Многие из тех, кто жаждал его внимания и не дождался, отплатили ему несправедливыми поношениями — одни при жизни, другие после смерти. Сам Вадим, по-моему, ни разу в жизни не пошевелил пальцем, чтобы ответить своим хулителям, и лишь однажды, когда поэт Лев Котюков в статье “Демоны и бесы Николая Рубцова” с глумливой интонацией написал, что Кожинов высокомерно относился к Рубцову и “не открывал его как поэта” и что в квартире Кожинова ему “дальше прихожей” хода не было, Вадим как-то робко и даже растерянно попросил меня:

— Стасик! Ну ты же знаешь, как я относился к Рубцову. Ответь клеветнику. Мне неудобно. Он прежде мне частенько стихи приносил, выпрашивал моего одобрения. А они мне не нравились. Но что делать!
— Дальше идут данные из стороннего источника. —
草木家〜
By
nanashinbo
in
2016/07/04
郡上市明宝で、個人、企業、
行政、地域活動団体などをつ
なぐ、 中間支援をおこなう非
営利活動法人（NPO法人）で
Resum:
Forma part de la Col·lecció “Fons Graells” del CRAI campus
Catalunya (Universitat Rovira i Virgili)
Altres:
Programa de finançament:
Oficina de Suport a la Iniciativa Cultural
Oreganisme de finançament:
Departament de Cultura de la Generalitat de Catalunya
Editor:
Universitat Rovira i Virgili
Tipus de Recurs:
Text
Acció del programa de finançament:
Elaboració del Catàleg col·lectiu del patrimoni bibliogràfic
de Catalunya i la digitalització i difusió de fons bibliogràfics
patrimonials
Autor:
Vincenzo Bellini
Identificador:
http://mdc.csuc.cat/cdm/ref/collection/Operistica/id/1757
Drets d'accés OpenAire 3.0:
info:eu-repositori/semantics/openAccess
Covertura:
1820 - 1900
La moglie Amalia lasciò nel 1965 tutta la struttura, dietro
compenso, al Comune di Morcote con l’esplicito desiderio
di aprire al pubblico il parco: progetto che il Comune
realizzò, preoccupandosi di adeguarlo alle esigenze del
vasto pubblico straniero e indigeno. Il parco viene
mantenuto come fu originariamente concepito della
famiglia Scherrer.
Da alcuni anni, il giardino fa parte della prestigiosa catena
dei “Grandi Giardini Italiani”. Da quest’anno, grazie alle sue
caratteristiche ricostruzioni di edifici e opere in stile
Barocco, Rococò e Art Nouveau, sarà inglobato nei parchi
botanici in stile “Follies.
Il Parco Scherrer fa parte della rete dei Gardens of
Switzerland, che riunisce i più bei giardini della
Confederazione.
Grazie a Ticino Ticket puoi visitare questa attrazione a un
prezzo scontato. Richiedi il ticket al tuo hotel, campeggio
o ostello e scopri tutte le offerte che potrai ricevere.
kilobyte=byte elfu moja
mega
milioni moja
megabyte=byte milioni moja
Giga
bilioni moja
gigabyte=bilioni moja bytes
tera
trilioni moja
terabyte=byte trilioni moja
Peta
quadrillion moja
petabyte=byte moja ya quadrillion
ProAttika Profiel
Вскоре состоялся вечер памяти Николая Рубцова, на котором мы выступали вместе со Львом Котюковым. И мне пришлось в переполненном зале сказать ему прямо в лицо, что негоже и стыдно сочинять и публиковать такую неправду. Позже я напомнил Котюкову, как Кожинов на самом деле относился к Николаю Рубцову, но об этом случае, свидетелем которого я был, с абсолютной точностью рассказал сам Вадим:

“В самом конце 1964 года Николай Рубцов приехал в Москву хлопотать о восстановлении его в Литературном инсти­туте (15 января 1965 года он был восстановлен, но, увы, только на заочном отделении). Однако все эти неурядицы были чем-то не таким уж существенным, — они походили на то, что произошло у нас со встречей Нового, 1965 года.

Было решено встречать этот год в доме моих родителей, где Николай Рубцов еще не бывал. Случилось так, что я запоздал, и Николай явился раньше меня. Был он одет, как бы это сказать, по-дорожному, что ли, и на моего отца, который встречал гостей, произвел очень неблагоприятное впечатление.

Мы с Передреевым приехали около двенадцати и застали Николая на улице у подъезда. Меня страшно возмутило нарушение обычая, который я считаю священным: к новогоднему столу приглашается любой нежданно появившийся гость. Я вбежал в квартиру, чтобы поздравить с Новым годом мать, и вернулся на улицу.

Что было делать? У нас имелись с собой вино и какая-то снедь; но все же встреча Нового года на улице представлялась крайне неуютной. Оставалось минут десять до полуночи. Широкая Новослободская улица была совсем пуста — ни людей, ни машин.

И вдруг мы увидели одинокую машину, идущую в сторону Савеловского вокзала, за которым не так уж далеко находится общежитие Литературного института. Мы бросились наперерез ей. Полный непобедимого молодого обаяния, Ана­толий Передреев сумел уговорить водителя, и тот на предельной скорости домчал нас до “общаги”. Мы сели за стол в момент, когда радио уже включило Красную площадь. Почти не помню подробностей этой новогодней ночи — разве только всегда восторженную улыбку замечательного абхазского поэта Мушни Ласуриа, улыбку, с которой он угощал нас знаменитой мамалыгой. Но эта ночь была — тут память нисколько мне не изменяет — одной из самых радостных новогодних ночей для всех нас. Нами владело ощущение неизбеж­ного нашего торжества, преодолевающего самые неблаго­приятные и горестные обстоятельства. Под утро мы с Анатолием Передреевым даже спустились к общежитскому автомату и позвонили моему отцу, чтобы как-то “отомстить” ему этим нашим торжеством. У него уже было совсем иное настроение, он извинялся, упрашивал, чтобы все мы немедленно приехали к нему, и т. д.